# Frame-off restoration



## rmfowler (Apr 8, 2011)

I would like to do a "Frame-off" restoration in my home garage, but don't have the money for the expensive rotissarie jigs out there. Does anyone have a low budget plan for a frame-off, i.e. building my own supports for the body?

Thanks,
Mike
69 GTO


----------



## ALKYGTO (Mar 29, 2010)

I did a frame off on my car in a two car garage.

I supported the stripped down bare body of the car on some home made steel sawhorses and had a couple of 2" wide ratchet straps to the ceiling when I needed to access the complete underside.  :lol:


----------



## BearGFR (Aug 25, 2008)

I did a frame off on my 69 with no rotisserie, and in my garage.

Make very sure that you're willing to see the project through once you start. It's a huge job --- much bigger than you think.


Bear


----------



## FlambeauHO (Nov 24, 2011)

I just did a limited space frame off read my thread in the stickies


----------



## digitalmanchris (Nov 21, 2010)

I did my frame off myself in my 2 car garage too. You just need some ingenuity and some patience. After 4 years my car is back on the road and everything is right in the world again. Just plan on taking your time and if you're going to do it, DO IT RIGHT!! Here's my restoration from start to finish. I don't have my "finished" photos shot yet, but you'll get the idea.

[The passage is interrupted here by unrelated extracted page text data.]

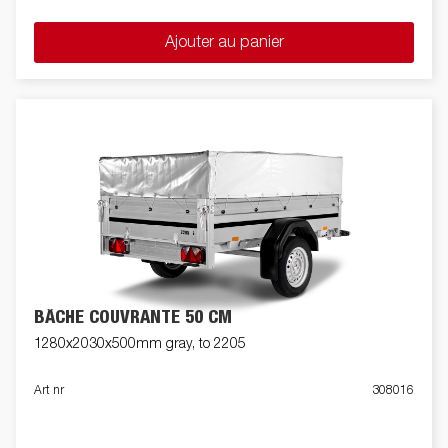
Ajouter au panier
BÂCHE COUVRANTE 50 CM
1280x2030x500mm gray, to 2205
Art nr
308016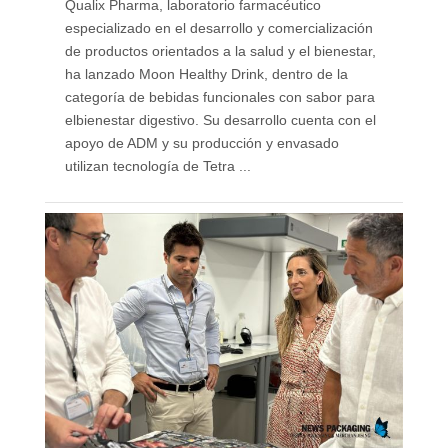
Qualix Pharma, laboratorio farmacéutico
especializado en el desarrollo y comercialización
de productos orientados a la salud y el bienestar,
ha lanzado Moon Healthy Drink, dentro de la
categoría de bebidas funcionales con sabor para
elbienestar digestivo. Su desarrollo cuenta con el
apoyo de ADM y su producción y envasado
utilizan tecnología de Tetra ...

http://www.smugmug.com/gallery/24750717_JrK4v3#!i=2024923167&k=FhqfzfH


----------



## 05GTO (Oct 6, 2004)

rmfowler said:


> I would like to do a "Frame-off" restoration in my home garage, but don't have the money for the expensive rotissarie jigs out there. Does anyone have a low budget plan for a frame-off, i.e. building my own supports for the body?
> 
> Thanks,
> Mike
> 69 GTO


In addition to the rotisserie I used a homemade body cart which allowed us to move the body out of the way while we worked on other parts, I only used the rotisserie while media blasting the body and restoring the undercarriage.


----------